I intend to buy either the ESEE RC-6 or the Fallkniven S1 I am buying this knife to be my general purpose knife which means it will do everything from skinning to carving but it will not be used as a chopper nor will it probably be batoned very often.My biggest worry is rust as the humidity gets very high here rust is a major major issue every carbon knife I owned got at least mild rust from the air in a matter of days though stainless knives are immune which makes the Fallkniven attractive because I have a mild rust phobia the inch less of blade does not matter to me becuase it will not be a chopper anyway. But two issues with stainless steel is tip breakage and edge deformation from being dropped, how does the fallkniven VG-!) compare to 1095 in durability? I want it to be tough enough the tip wont snap off in a tree and I want the edge to hold up to being dropped on rocks by mistake. Can someone fill me in on the plus and minuses of each knife as well as how tough the fallkniven S1 is? It would be appreciated.

= DATASET EXTRACT =
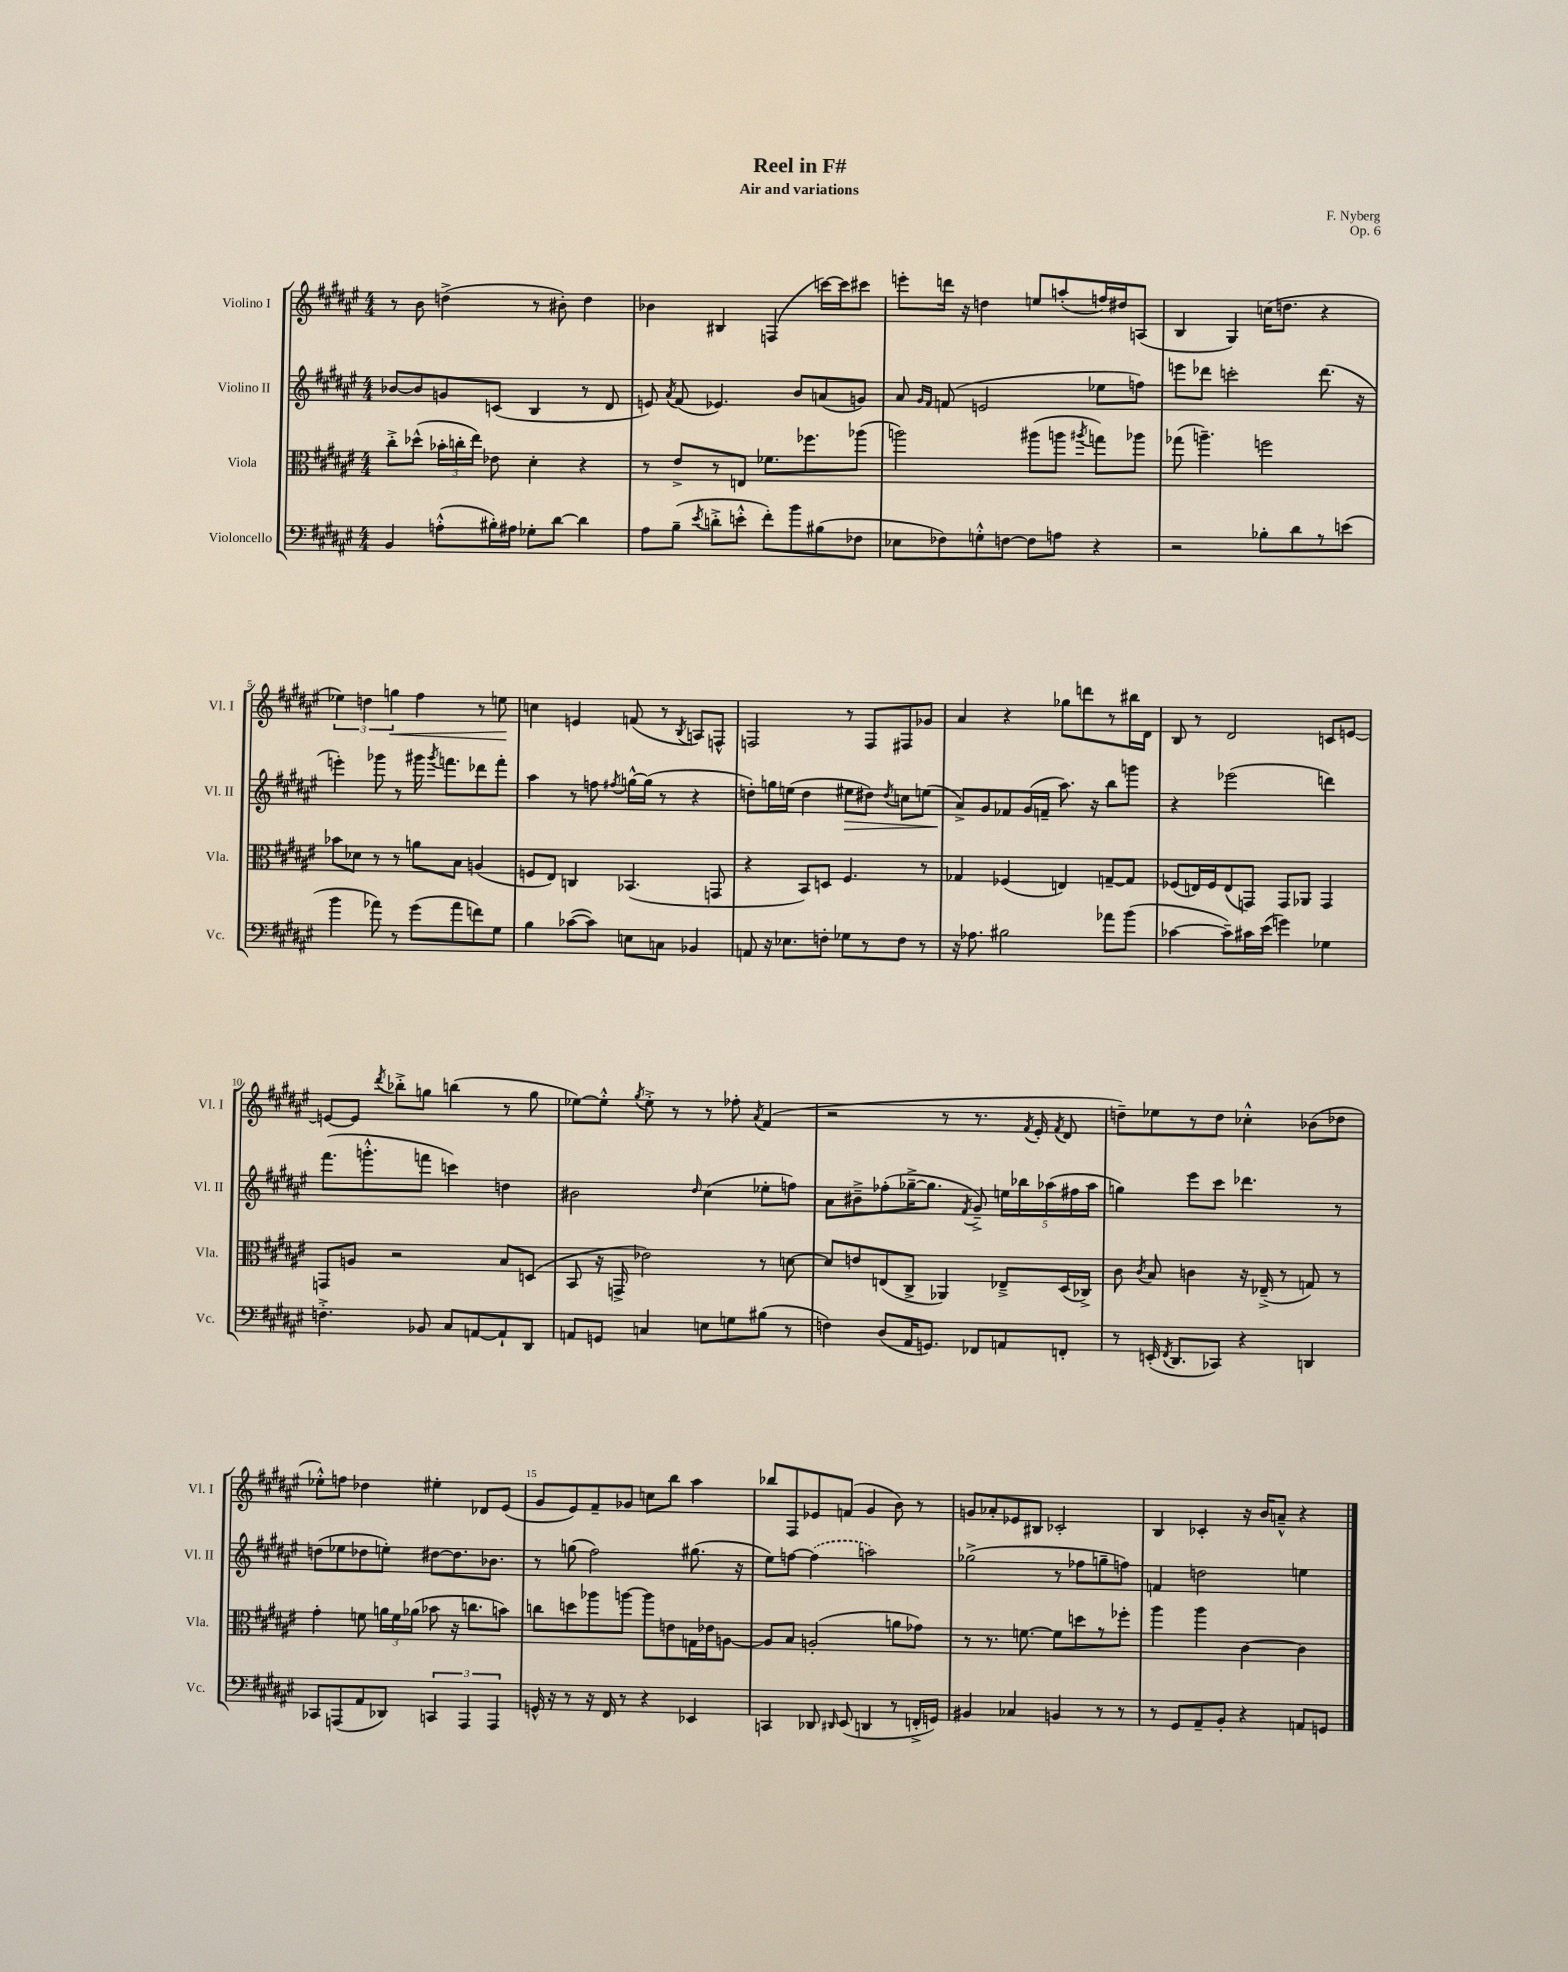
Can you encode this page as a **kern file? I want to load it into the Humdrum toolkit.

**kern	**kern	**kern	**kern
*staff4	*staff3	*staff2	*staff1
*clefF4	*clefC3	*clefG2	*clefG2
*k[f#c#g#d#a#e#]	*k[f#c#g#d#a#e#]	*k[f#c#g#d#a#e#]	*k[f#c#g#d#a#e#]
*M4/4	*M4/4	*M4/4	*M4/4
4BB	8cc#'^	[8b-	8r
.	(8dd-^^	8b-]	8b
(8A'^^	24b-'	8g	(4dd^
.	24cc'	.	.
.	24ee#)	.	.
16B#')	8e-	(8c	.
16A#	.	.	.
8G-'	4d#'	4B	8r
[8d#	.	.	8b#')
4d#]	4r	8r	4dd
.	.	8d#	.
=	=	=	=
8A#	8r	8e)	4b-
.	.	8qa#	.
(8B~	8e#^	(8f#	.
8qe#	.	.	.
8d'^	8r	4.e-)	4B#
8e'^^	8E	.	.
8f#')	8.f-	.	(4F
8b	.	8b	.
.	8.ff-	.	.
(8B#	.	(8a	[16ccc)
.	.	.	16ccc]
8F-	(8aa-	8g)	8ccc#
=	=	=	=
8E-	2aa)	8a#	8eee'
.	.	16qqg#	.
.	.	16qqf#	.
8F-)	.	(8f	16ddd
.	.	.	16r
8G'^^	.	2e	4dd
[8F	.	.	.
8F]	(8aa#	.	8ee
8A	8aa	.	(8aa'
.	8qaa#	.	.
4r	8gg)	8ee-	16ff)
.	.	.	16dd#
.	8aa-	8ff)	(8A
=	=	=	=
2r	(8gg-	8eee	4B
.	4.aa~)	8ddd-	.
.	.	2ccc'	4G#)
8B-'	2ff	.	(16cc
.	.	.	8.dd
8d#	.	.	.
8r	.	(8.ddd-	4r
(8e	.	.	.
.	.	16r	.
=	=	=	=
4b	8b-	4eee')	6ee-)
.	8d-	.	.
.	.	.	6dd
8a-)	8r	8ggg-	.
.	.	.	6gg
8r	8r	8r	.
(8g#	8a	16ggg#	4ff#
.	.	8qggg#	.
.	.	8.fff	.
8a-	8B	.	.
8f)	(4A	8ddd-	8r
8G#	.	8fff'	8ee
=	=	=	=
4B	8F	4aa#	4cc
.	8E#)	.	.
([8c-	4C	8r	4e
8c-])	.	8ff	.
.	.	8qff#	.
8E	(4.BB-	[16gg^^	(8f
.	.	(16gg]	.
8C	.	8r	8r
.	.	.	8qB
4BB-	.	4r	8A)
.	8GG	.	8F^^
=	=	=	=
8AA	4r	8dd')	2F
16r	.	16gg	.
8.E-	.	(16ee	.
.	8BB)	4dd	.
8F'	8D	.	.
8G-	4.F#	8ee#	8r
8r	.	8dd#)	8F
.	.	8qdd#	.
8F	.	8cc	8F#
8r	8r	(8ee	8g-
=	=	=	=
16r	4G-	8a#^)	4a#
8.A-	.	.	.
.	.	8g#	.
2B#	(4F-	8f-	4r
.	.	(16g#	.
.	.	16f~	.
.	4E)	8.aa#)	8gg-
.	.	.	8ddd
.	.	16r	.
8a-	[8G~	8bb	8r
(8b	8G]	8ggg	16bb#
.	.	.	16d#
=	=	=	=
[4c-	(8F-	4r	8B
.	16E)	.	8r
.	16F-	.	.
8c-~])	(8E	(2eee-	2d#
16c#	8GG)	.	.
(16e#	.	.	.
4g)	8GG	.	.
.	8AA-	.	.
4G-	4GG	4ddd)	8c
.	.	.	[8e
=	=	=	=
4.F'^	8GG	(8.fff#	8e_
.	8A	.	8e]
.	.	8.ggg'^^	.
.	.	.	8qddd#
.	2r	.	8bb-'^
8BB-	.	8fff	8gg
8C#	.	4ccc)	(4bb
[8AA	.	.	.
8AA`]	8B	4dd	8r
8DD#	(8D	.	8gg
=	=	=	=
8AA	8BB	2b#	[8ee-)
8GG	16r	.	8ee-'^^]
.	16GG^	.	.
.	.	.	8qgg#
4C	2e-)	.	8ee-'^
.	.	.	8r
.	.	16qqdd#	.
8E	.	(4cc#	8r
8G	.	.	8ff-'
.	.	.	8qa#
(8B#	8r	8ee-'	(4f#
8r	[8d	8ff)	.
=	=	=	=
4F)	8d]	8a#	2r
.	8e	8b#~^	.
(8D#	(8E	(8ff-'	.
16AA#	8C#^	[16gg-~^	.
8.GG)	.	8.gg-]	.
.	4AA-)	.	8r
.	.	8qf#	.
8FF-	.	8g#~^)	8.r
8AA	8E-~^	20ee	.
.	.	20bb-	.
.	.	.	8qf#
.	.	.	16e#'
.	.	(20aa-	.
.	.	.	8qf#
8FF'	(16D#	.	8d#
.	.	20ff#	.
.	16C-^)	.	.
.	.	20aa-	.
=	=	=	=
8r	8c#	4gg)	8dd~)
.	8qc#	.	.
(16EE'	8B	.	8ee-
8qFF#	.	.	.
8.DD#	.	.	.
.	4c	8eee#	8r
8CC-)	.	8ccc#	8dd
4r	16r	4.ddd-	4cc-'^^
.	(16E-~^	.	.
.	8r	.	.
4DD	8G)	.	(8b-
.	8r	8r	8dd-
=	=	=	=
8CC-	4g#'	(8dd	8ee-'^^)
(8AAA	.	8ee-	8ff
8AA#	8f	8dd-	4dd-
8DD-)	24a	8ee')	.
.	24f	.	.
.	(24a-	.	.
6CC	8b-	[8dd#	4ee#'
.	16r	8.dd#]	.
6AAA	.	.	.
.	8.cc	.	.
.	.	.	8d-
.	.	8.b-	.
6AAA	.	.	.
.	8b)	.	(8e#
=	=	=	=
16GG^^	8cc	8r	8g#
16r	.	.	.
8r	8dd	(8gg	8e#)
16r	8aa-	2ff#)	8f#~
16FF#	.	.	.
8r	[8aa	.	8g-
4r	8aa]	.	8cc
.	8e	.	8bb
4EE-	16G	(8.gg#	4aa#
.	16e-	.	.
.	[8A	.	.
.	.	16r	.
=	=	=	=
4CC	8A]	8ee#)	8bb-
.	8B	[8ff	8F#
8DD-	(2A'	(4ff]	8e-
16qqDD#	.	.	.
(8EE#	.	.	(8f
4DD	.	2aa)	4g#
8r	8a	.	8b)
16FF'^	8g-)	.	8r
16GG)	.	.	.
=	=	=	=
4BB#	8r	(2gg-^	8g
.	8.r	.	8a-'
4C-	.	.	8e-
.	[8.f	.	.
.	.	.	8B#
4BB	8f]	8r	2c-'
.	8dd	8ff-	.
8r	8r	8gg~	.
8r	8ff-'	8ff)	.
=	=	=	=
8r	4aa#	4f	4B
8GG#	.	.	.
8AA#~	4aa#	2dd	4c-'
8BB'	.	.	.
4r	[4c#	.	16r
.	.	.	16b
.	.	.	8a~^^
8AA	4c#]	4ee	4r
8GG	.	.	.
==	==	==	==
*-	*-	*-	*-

= STATED EXERCISE =
Please write the next part of the knife post, starting right after its last sentence. The rows have nothing to do with the knife post.

= RESULT OF THE EXERCISE =
Edit: I don't want to use tufcloth on it because Ill be cutting food with it and mineral oil rubs off too easy so naturally stainless is preferable
 
I'm not gonna be a huge help here because I don't own both, but as long as you use the 1095, the edge wont rust out or pit. The rest is coated and won't rust.
 
I'm not gonna be a huge help here because I don't own both, but as long as you use the 1095, the edge wont rust out or pit. The rest is coated and won't rust.

Perhaps your right but something tells me if I use the knife hard enough to wear the rust off the coating will also wear.
 
Fallkniven S1 is a very tough knife. It is quite a bit smaller than the RC6 as well (physical dimensions wise.

I have knives from both ESEE and Fallkniven. The VG10 from Fallkniven compares very favorably with 1095. It takes and holds an excellent edge and resharpens easily as well.

Both knives will easily meet and exceed all your durability requirements.

Your phobia about 1095 is probably a bit ill founded however since I have carried 1095 knives for years and have carried blades often for months at a time in the field and have never had a 1095 blade rust in normal use. If you dry it after use and oil it occasionaly you will have no problems.

The S1 does have an advantage if you are in an arctic environment in that the handle is insulated. It also has the advantage around seawater and coastal regions.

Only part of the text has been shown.